— VORGEGEBENER TEXTAUSZUG —
──────────────────────────────
Dabei zerrt er immer wie wild an seinem T-Shirt und zeigt jedem das Gentoo-Logo! Das T-Shirt muss ich ihm jedesmal fast vom Leib reissen wenn ich es waschen will, freiwillig gibt er es schon gar nicht mehr her!

Seht ihr denn nicht: GENTOO ZERSTÖRT LEBEN!!!

Ich weiß nicht mehr weiter, bitte gebt mir doch ein paar Tipps wie ich ihn von diesem verteufelten Gentoo wegbekomme. 

Warum benutzt ihr denn nicht Knoppix oder so, was sich in 20 Minuten instalieren lässt?

Bitte habt Verständnis dafür, dass ich seien Namen hier nicht nennen kann, soviel ich weiß ist er hier, unter seinesgleichen , ein respektiertes Mitglied und ich glaube er würde mir den Kopf abreißen, wenn er wüsste dass ich das geschrieben habe! Aber ich bin psychisch total am Ende und nur noch am heulen. Ich will ihn doch nicht verlieren!
──────────────────────────────
— QUELLMATERIAL —
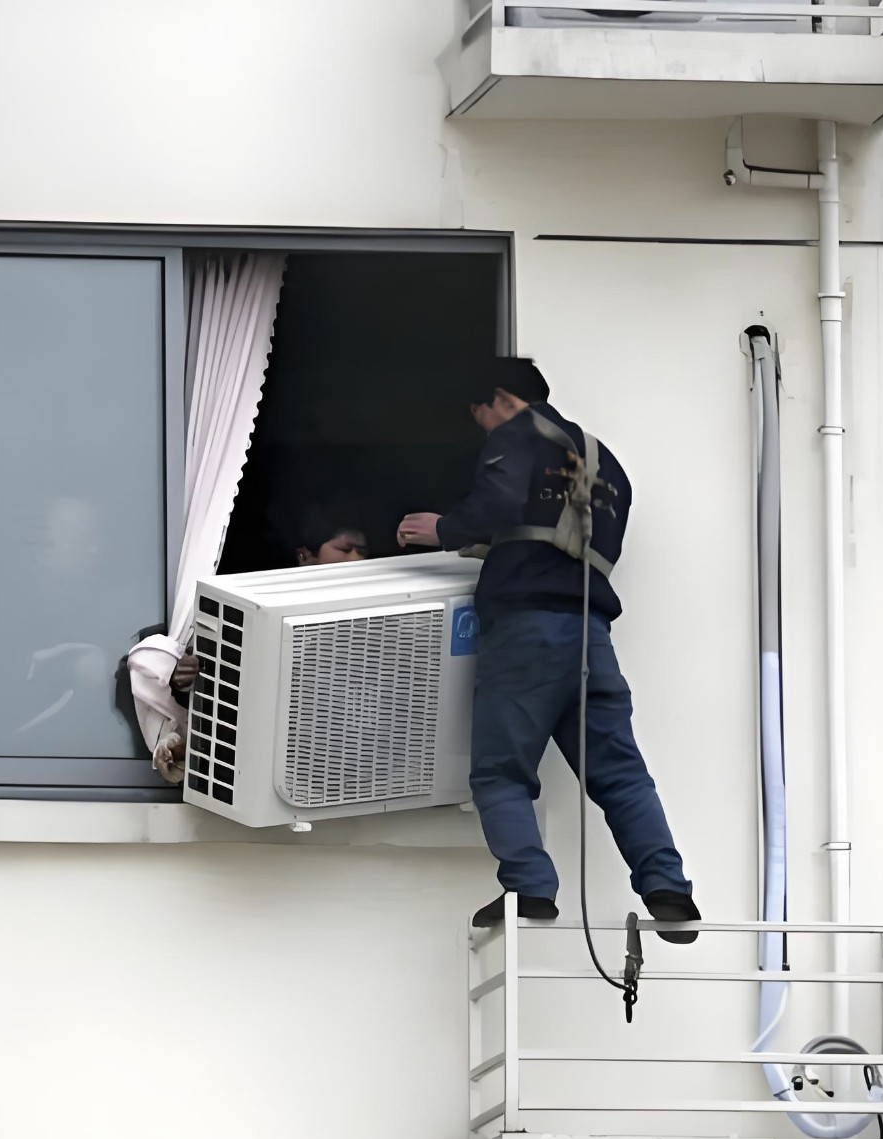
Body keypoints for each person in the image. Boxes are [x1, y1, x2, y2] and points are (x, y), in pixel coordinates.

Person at [396, 357, 701, 941]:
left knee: (500, 771)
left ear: (498, 399)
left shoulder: (517, 434)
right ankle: (670, 891)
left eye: (480, 414)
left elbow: (497, 503)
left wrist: (443, 529)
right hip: (590, 634)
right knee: (620, 773)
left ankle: (529, 888)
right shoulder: (607, 463)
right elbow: (556, 534)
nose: (484, 427)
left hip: (527, 631)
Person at [169, 505, 370, 696]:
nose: (354, 558)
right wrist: (182, 678)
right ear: (305, 554)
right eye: (345, 549)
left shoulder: (362, 624)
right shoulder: (255, 604)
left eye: (361, 551)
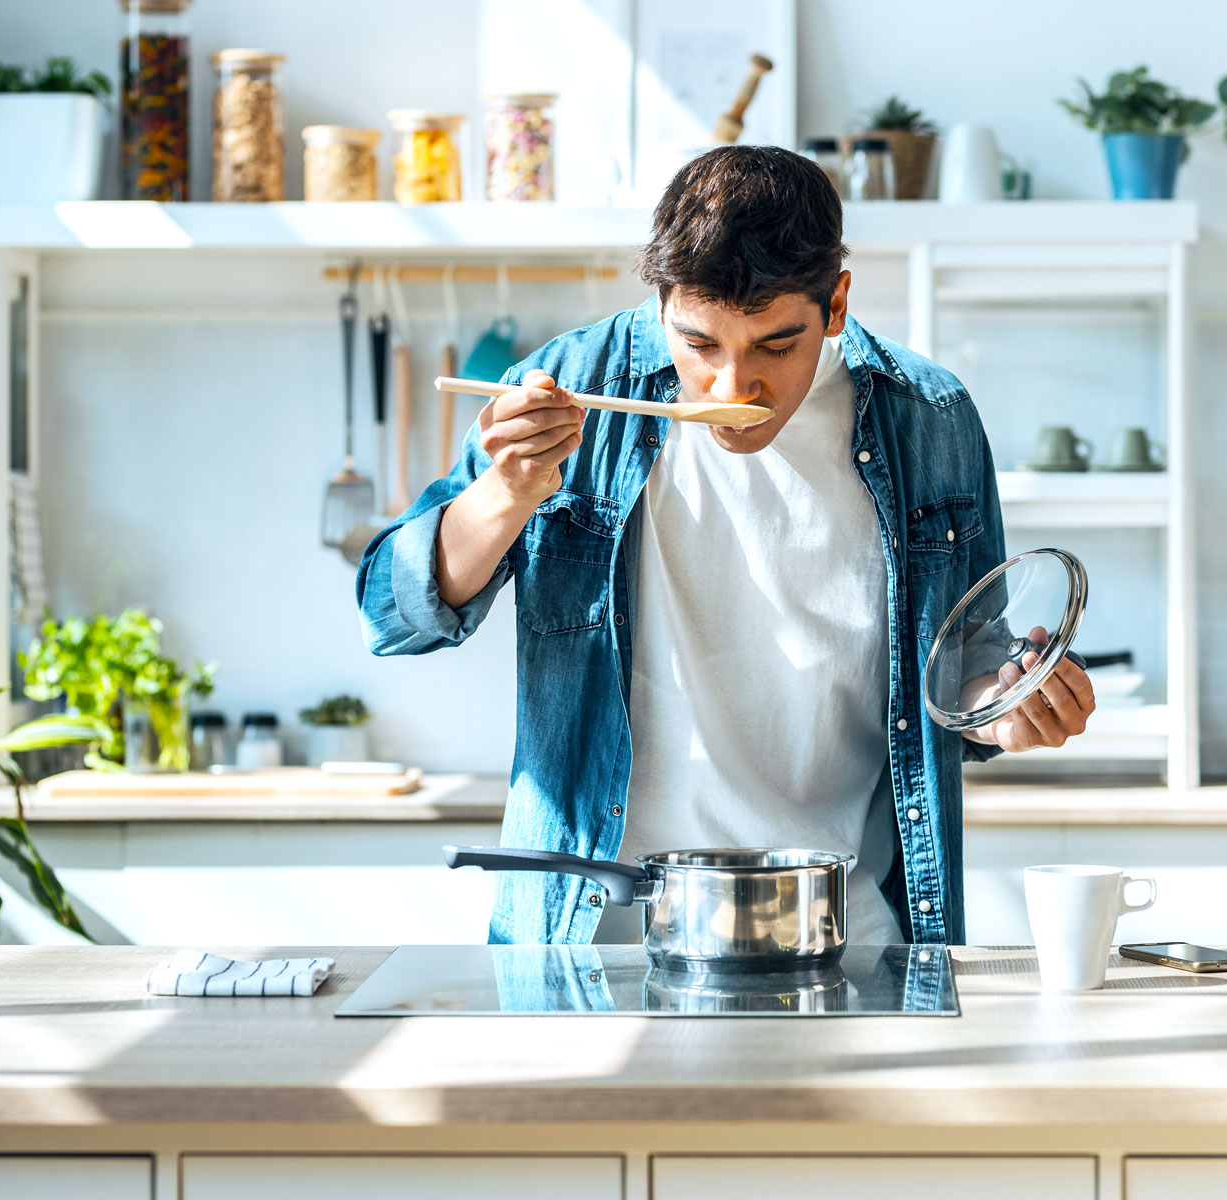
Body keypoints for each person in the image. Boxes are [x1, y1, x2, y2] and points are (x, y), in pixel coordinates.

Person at [357, 146, 1094, 947]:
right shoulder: (570, 383)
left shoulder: (928, 417)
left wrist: (1006, 709)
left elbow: (963, 671)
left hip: (842, 929)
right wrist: (504, 493)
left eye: (775, 346)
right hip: (597, 937)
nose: (733, 387)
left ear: (836, 304)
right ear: (662, 304)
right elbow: (390, 614)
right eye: (700, 343)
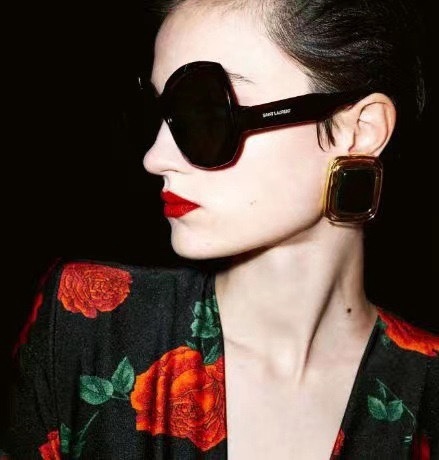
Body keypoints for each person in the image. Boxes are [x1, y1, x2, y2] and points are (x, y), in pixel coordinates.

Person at [1, 0, 437, 458]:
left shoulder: (429, 393)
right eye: (159, 113)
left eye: (209, 112)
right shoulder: (88, 327)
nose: (155, 158)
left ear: (359, 130)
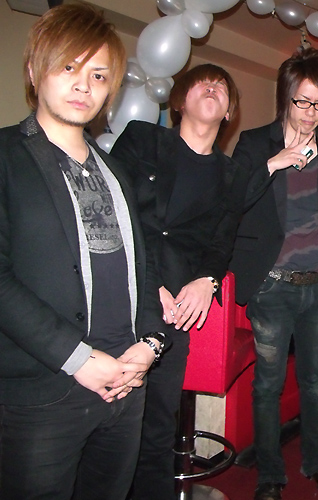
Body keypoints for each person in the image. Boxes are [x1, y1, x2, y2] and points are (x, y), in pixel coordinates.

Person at [0, 4, 164, 500]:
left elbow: (142, 265)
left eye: (98, 75)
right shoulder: (6, 158)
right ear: (35, 71)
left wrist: (151, 343)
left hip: (126, 384)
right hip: (45, 391)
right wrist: (78, 359)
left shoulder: (116, 170)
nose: (83, 85)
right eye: (69, 67)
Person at [228, 48, 318, 500]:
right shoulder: (255, 143)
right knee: (267, 385)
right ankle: (269, 474)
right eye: (302, 101)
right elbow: (231, 202)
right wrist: (274, 163)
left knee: (315, 385)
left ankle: (317, 463)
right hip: (271, 287)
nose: (310, 112)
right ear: (285, 97)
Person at [110, 64, 247, 500]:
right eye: (203, 83)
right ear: (179, 101)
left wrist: (207, 280)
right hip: (119, 295)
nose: (214, 88)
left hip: (176, 312)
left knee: (157, 429)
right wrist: (150, 280)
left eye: (222, 87)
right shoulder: (142, 138)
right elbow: (114, 214)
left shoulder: (232, 174)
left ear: (229, 112)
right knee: (106, 426)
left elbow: (221, 243)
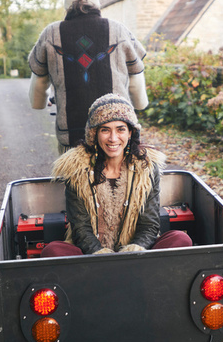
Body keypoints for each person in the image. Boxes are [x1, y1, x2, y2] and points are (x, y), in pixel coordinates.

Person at [40, 93, 192, 257]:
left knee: (180, 238)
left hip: (137, 256)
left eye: (120, 129)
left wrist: (134, 252)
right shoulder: (76, 169)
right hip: (90, 256)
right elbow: (80, 227)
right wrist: (100, 255)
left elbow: (149, 224)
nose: (113, 138)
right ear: (94, 134)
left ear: (130, 133)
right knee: (52, 250)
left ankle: (135, 269)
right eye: (105, 130)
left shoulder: (146, 168)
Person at [28, 0, 148, 152]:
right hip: (115, 135)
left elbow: (39, 82)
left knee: (73, 176)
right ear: (96, 2)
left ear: (66, 4)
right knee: (119, 176)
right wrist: (140, 105)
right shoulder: (119, 31)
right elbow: (136, 78)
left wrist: (39, 103)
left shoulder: (50, 34)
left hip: (71, 135)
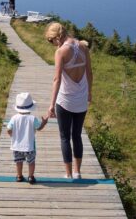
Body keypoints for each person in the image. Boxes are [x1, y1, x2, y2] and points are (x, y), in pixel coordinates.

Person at [45, 22, 93, 179]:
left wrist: (51, 105)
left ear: (56, 38)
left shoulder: (61, 51)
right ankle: (77, 172)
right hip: (81, 99)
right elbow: (89, 73)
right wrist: (89, 93)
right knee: (77, 135)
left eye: (51, 41)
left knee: (65, 137)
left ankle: (68, 174)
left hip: (65, 100)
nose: (52, 45)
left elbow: (56, 79)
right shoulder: (83, 46)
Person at [7, 92, 48, 184]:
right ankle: (30, 177)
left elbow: (9, 129)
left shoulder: (14, 118)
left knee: (18, 162)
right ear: (30, 108)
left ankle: (19, 176)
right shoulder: (33, 118)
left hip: (16, 146)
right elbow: (39, 128)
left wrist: (13, 136)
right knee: (31, 162)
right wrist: (44, 123)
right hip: (29, 146)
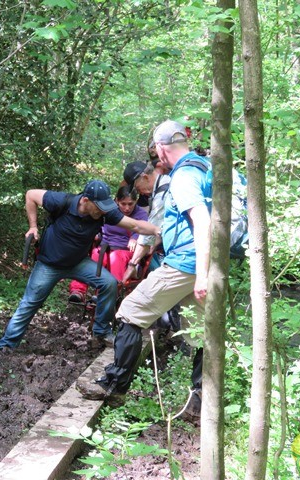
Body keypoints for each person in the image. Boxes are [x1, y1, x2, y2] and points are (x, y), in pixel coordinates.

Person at [78, 120, 211, 416]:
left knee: (130, 311)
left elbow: (201, 220)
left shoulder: (184, 175)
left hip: (187, 262)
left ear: (162, 148)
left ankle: (114, 386)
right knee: (201, 333)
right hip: (204, 261)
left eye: (155, 150)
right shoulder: (205, 167)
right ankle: (201, 404)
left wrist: (200, 273)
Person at [0, 179, 161, 351]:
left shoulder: (104, 212)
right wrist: (33, 226)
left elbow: (135, 225)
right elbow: (31, 195)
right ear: (85, 200)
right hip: (49, 265)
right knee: (30, 303)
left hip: (78, 263)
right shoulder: (62, 201)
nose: (102, 211)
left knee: (109, 283)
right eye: (98, 207)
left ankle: (101, 331)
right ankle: (7, 344)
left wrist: (158, 230)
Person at [68, 185, 148, 303]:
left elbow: (144, 230)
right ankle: (78, 291)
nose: (127, 208)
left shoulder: (140, 214)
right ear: (117, 201)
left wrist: (135, 237)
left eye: (130, 204)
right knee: (94, 255)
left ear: (135, 202)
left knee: (116, 258)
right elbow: (98, 225)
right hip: (105, 246)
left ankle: (107, 294)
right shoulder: (109, 211)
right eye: (123, 204)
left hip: (125, 250)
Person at [121, 159, 171, 281]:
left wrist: (132, 264)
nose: (139, 192)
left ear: (145, 177)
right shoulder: (165, 183)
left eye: (137, 188)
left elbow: (148, 232)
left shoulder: (163, 193)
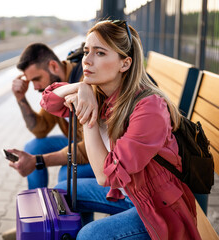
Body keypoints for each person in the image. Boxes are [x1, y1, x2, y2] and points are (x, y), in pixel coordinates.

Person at [40, 20, 201, 239]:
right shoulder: (103, 93)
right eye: (87, 51)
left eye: (100, 53)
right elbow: (49, 101)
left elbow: (106, 177)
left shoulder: (150, 108)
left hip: (158, 208)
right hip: (130, 193)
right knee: (63, 190)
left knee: (91, 235)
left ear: (124, 64)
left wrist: (88, 115)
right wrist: (81, 87)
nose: (87, 60)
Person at [8, 43, 95, 189]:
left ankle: (77, 212)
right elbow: (40, 129)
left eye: (36, 79)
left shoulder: (84, 83)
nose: (35, 87)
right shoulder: (56, 89)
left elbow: (89, 147)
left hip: (99, 148)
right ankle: (38, 203)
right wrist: (20, 98)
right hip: (77, 140)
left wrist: (38, 161)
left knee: (66, 175)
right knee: (32, 147)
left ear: (53, 66)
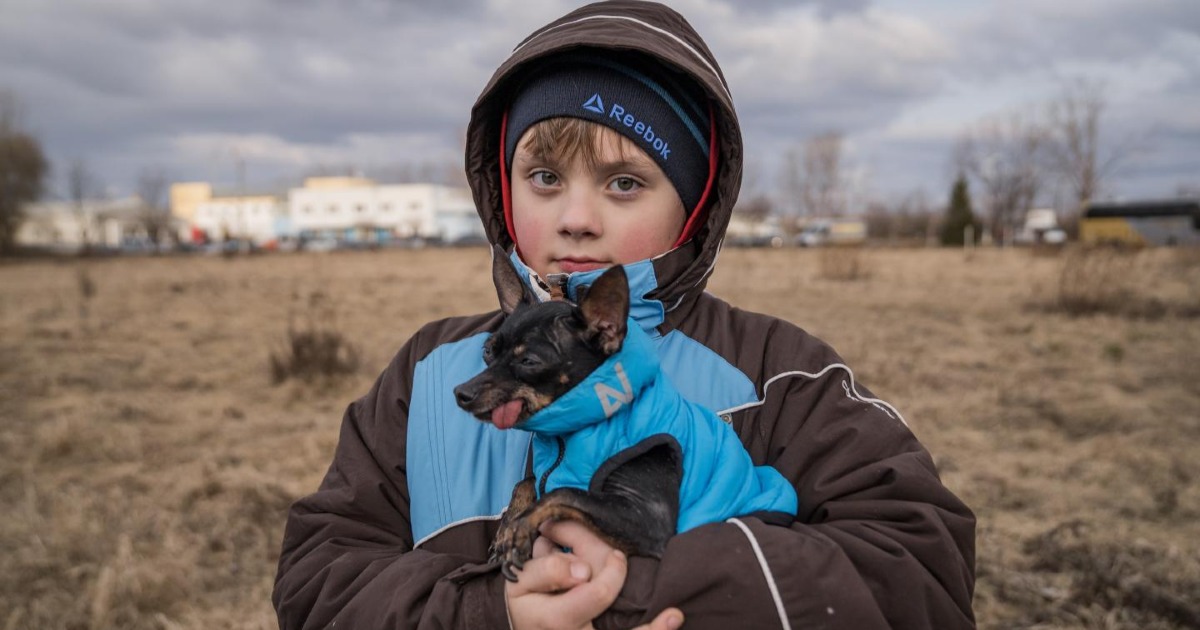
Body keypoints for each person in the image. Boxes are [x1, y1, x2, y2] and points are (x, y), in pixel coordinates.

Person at [272, 2, 976, 629]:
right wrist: (491, 612)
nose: (577, 219)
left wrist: (639, 591)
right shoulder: (428, 374)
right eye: (545, 178)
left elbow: (921, 571)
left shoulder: (781, 375)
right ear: (504, 188)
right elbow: (316, 581)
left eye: (626, 182)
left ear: (694, 209)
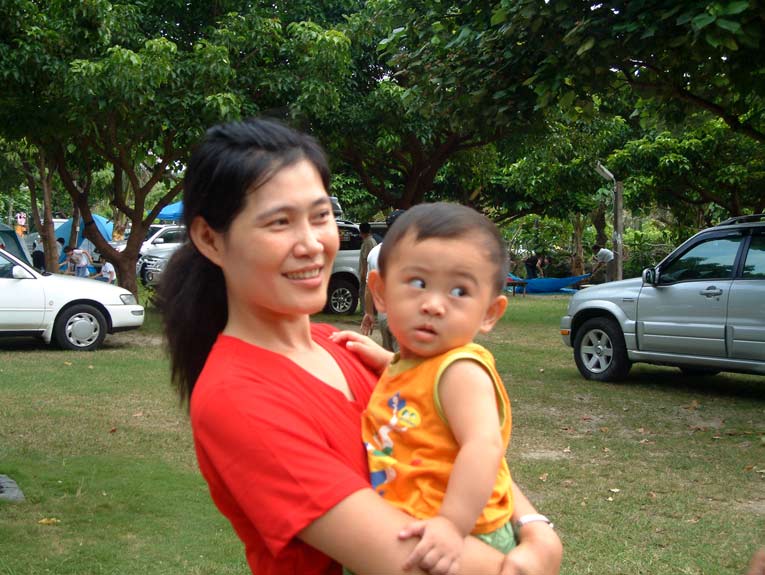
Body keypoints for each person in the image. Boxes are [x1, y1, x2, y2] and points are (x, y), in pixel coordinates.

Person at [157, 118, 562, 575]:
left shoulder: (346, 347)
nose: (311, 244)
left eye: (320, 216)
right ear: (210, 239)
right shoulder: (237, 398)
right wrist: (524, 564)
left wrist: (535, 528)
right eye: (279, 222)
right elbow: (408, 561)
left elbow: (460, 445)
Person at [334, 203, 527, 574]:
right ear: (380, 292)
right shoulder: (419, 363)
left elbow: (483, 446)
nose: (434, 305)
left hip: (464, 534)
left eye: (459, 290)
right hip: (415, 521)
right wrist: (386, 359)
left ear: (489, 313)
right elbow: (421, 388)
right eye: (418, 283)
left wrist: (452, 524)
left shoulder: (462, 371)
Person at [361, 209, 405, 352]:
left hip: (384, 316)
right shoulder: (410, 251)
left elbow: (369, 287)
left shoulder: (375, 252)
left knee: (388, 358)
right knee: (404, 361)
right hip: (403, 316)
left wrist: (369, 313)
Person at [357, 222, 377, 315]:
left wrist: (363, 273)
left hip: (368, 272)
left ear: (361, 232)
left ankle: (366, 311)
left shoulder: (368, 242)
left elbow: (366, 259)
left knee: (364, 291)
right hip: (372, 271)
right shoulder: (372, 241)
──────────────────────────────
— ÜBUNGSAUFGABEN —
• a. Gib den Forenbeitrag über Gentoo von „Bitte habt Verständnis“ bis einschließlich „doch nicht verlieren!“ wortgetreu wieder.
• b. Nenne alle Wörter im Forenbeitrag über Gentoo, die vollständig in Großbuchstaben geschrieben sind.
• c. Schreibe den Forenbeitrag über Gentoo im Anschluss an seinen letzten Satz weiter.
Die Einträge stammen aus einer anderen Quelle als der Forenbeitrag.

— LÖSUNGEN JE AUFGABE —
• a.
Bitte habt Verständnis dafür, dass ich seien Namen hier nicht nennen kann, soviel ich weiß ist er hier, unter seinesgleichen , ein respektiertes Mitglied und ich glaube er würde mir den Kopf abreißen, wenn er wüsste dass ich das geschrieben habe! Aber ich bin psychisch total am Ende und nur noch am heulen. Ich will ihn doch nicht verlieren!

• b. GENTOO, ZERSTÖRT, LEBEN

• c.
Verzweifelte Grüße,

Tanja

----------

## doedel

sei mir nicht böse, wenn es nicht so sein sollte, aber ich denke das hier ist nur ne troll aktion  :Wink: 

 *Quote:*   

> Bitte habt Verständnis dafür, dass ich seien Namen hier nicht nennen kann, soviel ich weiß ist er hier, unter seinesgleichen , ein respektiertes Mitglied und ich glaube er würde mir den Kopf abreißen, wenn er wüsste dass ich das geschrieben habe! Aber ich bin psychisch total am Ende und nur noch am heulen. Ich will ihn doch nicht verlieren! 

 

also ich merk wenn mein gegenstück nicht zuhause ist  :Wink:  er wird mit sicherheit merken, dass du hier postest....   :Rolling Eyes: 

//edit: http://www.google.de/search?hl=de&q=hitenwisipillity&btnG=Google-Suche&meta= was ist hitnedingsda?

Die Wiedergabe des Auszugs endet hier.